Answer
$ 8.7\times 10^{-34}$
Work Step by Step
First, we need to find the moment of inertia of the uniform rod (baton) with the end masses. Assuming that the length of the rod is $R$, as you see in the figure below.

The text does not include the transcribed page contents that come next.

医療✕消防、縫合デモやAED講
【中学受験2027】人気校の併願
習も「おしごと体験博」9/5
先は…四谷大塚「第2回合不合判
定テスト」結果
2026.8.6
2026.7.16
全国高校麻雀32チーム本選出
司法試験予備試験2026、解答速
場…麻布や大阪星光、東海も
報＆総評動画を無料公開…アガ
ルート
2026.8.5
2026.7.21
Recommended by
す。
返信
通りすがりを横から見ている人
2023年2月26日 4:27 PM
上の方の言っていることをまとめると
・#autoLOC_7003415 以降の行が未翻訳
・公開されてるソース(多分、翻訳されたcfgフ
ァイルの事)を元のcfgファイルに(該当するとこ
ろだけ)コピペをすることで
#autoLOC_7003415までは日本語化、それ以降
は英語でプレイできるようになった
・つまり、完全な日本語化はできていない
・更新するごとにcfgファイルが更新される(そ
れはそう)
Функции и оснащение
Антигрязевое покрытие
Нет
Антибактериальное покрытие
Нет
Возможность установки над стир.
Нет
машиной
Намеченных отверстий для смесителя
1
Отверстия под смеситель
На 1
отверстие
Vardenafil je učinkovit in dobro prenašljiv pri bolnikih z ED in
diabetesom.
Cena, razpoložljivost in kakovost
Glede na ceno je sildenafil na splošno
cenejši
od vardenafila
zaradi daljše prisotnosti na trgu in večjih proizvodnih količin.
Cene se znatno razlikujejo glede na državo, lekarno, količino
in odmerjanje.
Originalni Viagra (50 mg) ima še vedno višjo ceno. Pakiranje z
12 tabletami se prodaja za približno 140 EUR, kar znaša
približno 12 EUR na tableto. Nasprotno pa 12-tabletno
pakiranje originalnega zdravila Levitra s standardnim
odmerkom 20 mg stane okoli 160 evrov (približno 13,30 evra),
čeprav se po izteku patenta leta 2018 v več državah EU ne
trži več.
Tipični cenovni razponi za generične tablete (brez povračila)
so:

The net moment of inertia around the center of mass of the system is given by
$$I_{net}=\frac{1}{12}m_{rod}R^2+m_{mass}\left(\dfrac{R}{2}\right)^2+m_{mass}\left(\dfrac{R}{2}\right)^2$$
Thus,
$$I_{net}=\frac{m_{rod}R^2}{12}+ \dfrac{ m_{mass}R^2}{2} \tag 1$$
We know that the kinetic energy of the baton is given by
$$KE=\frac{1}{2}I\omega^2\tag 2$$
We also know that the quantized rotational energy levels are given by
$$E=l(l+1)\dfrac{\hslash^2}{2I}$$
and since we assume that the quantum number will be very large,
$$E=l(l+1)\dfrac{\hslash^2}{2I} \approx l^2\dfrac{\hslash^2}{2I} $$
Solving for $l$;
$$l=\sqrt{\dfrac{2IE}{\hslash^2}}=\sqrt{\dfrac{8\pi^2 IE}{h^2}}$$
Plugging from (2);
$$l= \sqrt{\dfrac{8\pi^2 I\;\frac{1}{2}I\omega^2 }{h^2}}$$
$$l= \sqrt{\dfrac{4\pi^2 I^2 \omega^2 }{h^2}}$$
$$l= \dfrac{2\pi I \omega }{h } $$
Plugging from (1) and recall that $\omega=2\pi f$
$$l= \dfrac{4\pi^2f \left[\dfrac{m_{rod}R^2}{12}+ \dfrac{ m_{mass}R^2}{2}\right] }{h } $$
Plugging the known;
$$l= \dfrac{4\pi^2(1.8) \left[\dfrac{ (0.230)(0.32)^2}{12}+ \dfrac{(0.380)(0.32)^2}{2}\right] }{6.626\times 10^{-34}} $$
$$l=\bf 2.3\times10^{33}$$
So, the differences between rotational energy levels for a spinning baton compared to the energy of the baton is given by
$$\dfrac{\Delta E}{E}=\dfrac{\dfrac{\hslash^2 l}{I}}{ \dfrac{l^2\hslash^2}{2I}}$$
$$\dfrac{\Delta E}{E}= \dfrac{\color{red}{\bf\not}\hslash^2 l}{\color{red}{\bf\not}I}\cdot \dfrac{2\color{red}{\bf\not}I}{l^2\color{red}{\bf\not}\hslash^2} =\dfrac{2}{l}$$
Plugging from above;
$$\dfrac{\Delta E}{E} =\dfrac{2}{2.3\times10^{33}}=\color{red}{\bf 8.7\times 10^{-34}}$$
Thus,
$$ \Delta E =\dfrac{2}{2.3\times10^{33}}=\color{red}{\bf 8.7\times 10^{-34}} E$$
This is a very small difference which will be not detectable.